#### DOCUMENT SEGMENT
== Segment start ==

Statements we make in the following discussion that express a belief, expectation or intention, as well as those which are not historical fact, are forward-looking statements that are subject to risks, uncertainties and assumptions. Our actual results, performance or achievements, or industry results, could differ materially from those we express in the following discussion as a result of a variety of factors, including general economic and business conditions and industry trends, the continued strength or weakness of the contract land drilling industry in the geographic areas in which we operate, decisions about onshore exploration and development projects to be made by oil and gas companies, the highly competitive nature of our business, our future financial performance, including availability, terms and deployment of capital, the continued availability of qualified personnel, and changes in, or our failure or inability to comply with, government regulations, including those relating to the environment.

Company Overview

Union Drilling Inc. provides contract land drilling services and equipment, primarily to natural gas producers in the United States. In addition to our drilling rigs, we provide the drilling crews and most of the ancillary equipment needed to operate our drilling rigs. We commenced operations in 1997 with 12 drilling rigs and related equipment acquired from a predecessor that was providing contract drilling services under the name ‘‘Union Drilling.’’    Through a combination of acquisitions and new rig construction, we have increased the size of our fleet to 76 land drilling rigs, of which 70 are marketed and six are stacked. We have focused our operations in selected natural gas production regions in the U.S.  We do not invest in oil and natural gas properties. The drilling activity of our customers is highly dependent on the current price of oil and natural gas.

In response to rising demand from our customers for equipment that is capable of efficiently drilling wells in unconventional natural gas formations, we have completed several transactions in 2006 and 2005 aimed at enhancing our ability to serve these markets. In April 2005, we acquired Thornton Drilling Company, which owned a fleet of 12 rigs and leased an additional rig operating in the Arkoma Basin, and we acquired eight rigs from SPA Drilling L.P., five of which are targeting the Barnett Shale formation in the Fort Worth Basin. In June 2005 and August 2005, we acquired a total of six rigs, five of which target the Barnett Shale formation in the Fort Worth Basin. During 2006, we have continued to add new and newly constructed rigs to our fleet to capitalize on our customers’ rapidly growing unconventional resource exploration and development activity. These transactions substantially expanded our unconventional natural gas contract drilling operations beyond our traditional markets in the Appalachian Basin and the Rocky Mountains.

== Segment end ==

#### Extracted data entries
== Segment start ==

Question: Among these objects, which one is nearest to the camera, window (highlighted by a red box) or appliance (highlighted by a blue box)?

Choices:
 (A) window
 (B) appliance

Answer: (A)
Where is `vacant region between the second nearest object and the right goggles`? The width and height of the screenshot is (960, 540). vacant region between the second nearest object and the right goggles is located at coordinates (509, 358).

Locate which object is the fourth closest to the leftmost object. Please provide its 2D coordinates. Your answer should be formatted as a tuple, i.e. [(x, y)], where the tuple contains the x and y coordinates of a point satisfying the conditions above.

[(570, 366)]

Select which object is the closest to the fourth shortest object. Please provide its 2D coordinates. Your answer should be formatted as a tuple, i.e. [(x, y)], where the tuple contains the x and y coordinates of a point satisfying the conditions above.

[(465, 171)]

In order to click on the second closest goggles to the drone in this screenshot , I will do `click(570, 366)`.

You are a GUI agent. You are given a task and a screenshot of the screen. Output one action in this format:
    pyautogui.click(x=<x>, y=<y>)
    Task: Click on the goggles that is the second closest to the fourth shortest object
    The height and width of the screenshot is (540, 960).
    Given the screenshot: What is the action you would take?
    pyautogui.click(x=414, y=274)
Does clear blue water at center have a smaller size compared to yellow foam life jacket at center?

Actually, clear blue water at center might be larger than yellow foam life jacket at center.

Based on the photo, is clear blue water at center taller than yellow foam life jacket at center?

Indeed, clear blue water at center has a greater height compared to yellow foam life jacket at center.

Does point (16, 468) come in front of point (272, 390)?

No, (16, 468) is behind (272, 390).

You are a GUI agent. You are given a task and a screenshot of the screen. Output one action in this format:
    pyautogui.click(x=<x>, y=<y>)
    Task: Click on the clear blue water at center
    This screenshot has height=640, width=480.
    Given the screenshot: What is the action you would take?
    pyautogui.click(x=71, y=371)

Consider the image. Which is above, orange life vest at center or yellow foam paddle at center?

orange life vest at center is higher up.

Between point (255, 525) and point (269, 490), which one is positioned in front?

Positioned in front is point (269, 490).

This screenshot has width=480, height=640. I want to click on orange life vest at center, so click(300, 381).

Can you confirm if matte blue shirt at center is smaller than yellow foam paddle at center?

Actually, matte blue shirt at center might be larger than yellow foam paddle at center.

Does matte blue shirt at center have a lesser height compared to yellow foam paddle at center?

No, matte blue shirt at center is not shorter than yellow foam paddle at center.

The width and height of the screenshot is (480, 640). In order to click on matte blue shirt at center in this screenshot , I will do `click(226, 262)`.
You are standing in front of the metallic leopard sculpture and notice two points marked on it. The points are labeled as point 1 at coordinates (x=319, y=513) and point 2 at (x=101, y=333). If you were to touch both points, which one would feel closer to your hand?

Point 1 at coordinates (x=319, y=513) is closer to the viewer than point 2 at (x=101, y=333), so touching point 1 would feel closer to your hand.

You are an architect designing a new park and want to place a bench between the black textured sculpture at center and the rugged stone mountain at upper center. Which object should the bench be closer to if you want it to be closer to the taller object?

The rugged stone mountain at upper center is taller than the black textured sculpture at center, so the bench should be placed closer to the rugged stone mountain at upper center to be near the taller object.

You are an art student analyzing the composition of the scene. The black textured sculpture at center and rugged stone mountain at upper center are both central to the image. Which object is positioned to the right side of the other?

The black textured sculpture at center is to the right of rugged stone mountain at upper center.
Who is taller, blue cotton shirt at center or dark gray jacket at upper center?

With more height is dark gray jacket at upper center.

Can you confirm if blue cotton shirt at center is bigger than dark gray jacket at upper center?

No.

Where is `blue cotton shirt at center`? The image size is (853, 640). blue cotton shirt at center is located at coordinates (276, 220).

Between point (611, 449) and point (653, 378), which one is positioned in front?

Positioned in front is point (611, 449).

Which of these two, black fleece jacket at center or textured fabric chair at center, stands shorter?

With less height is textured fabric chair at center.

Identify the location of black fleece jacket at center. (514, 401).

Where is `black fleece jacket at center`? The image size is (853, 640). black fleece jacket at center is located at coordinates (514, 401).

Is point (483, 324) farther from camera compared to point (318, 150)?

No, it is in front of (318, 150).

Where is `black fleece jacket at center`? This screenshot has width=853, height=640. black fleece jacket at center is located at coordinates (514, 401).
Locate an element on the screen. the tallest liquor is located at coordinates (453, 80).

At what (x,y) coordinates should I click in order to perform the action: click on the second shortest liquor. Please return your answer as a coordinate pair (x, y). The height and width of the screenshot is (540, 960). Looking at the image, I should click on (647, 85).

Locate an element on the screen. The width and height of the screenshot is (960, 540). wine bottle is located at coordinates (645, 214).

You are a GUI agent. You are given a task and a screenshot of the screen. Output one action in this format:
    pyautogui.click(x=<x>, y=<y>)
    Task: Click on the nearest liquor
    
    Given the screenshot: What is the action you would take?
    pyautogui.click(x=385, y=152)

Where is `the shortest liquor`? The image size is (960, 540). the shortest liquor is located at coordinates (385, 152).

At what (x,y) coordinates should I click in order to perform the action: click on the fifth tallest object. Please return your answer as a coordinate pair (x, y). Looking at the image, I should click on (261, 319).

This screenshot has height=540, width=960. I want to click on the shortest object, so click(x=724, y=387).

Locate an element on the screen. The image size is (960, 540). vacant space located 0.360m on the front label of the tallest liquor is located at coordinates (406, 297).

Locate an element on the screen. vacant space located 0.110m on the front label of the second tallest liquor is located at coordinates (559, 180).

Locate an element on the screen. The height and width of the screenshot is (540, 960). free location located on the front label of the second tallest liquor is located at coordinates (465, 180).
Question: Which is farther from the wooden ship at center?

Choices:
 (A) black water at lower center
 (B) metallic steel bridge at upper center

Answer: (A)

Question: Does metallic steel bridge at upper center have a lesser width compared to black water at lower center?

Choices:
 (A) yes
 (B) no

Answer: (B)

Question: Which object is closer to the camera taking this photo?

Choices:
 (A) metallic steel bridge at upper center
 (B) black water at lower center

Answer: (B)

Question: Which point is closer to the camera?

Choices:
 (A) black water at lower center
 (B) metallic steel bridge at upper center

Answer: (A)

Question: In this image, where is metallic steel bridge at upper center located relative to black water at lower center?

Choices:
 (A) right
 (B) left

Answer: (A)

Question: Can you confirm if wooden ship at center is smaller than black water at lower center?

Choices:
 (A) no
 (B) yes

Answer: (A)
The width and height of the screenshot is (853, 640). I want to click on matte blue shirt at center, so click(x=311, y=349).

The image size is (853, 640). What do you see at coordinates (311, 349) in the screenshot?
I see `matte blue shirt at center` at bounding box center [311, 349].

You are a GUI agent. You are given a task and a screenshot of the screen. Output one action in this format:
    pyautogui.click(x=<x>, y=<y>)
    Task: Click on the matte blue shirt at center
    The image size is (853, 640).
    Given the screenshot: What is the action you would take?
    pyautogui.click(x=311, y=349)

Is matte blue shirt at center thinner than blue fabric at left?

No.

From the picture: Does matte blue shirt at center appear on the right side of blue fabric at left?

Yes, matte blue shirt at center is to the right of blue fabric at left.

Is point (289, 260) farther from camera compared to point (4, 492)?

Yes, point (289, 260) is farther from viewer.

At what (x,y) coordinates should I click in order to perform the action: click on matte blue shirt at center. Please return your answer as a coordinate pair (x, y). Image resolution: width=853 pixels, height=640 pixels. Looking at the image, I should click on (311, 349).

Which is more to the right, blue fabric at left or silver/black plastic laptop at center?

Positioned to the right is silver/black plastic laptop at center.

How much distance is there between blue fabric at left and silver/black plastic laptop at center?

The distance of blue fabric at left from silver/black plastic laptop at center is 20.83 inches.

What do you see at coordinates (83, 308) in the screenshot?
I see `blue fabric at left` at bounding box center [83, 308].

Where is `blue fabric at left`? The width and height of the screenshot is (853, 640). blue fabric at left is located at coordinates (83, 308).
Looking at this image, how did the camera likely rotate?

== Segment end ==

#### YOUR OBJECTIVE
Will you repeat word for word the part of the Union Drilling passage that opens with the words "Company Overview" and closes with "and natural gas."? The records aren't needed here.

#### RESPONSE TO THIS TASK
Company Overview

Union Drilling Inc. provides contract land drilling services and equipment, primarily to natural gas producers in the United States. In addition to our drilling rigs, we provide the drilling crews and most of the ancillary equipment needed to operate our drilling rigs. We commenced operations in 1997 with 12 drilling rigs and related equipment acquired from a predecessor that was providing contract drilling services under the name ‘‘Union Drilling.’’    Through a combination of acquisitions and new rig construction, we have increased the size of our fleet to 76 land drilling rigs, of which 70 are marketed and six are stacked. We have focused our operations in selected natural gas production regions in the U.S.  We do not invest in oil and natural gas properties. The drilling activity of our customers is highly dependent on the current price of oil and natural gas.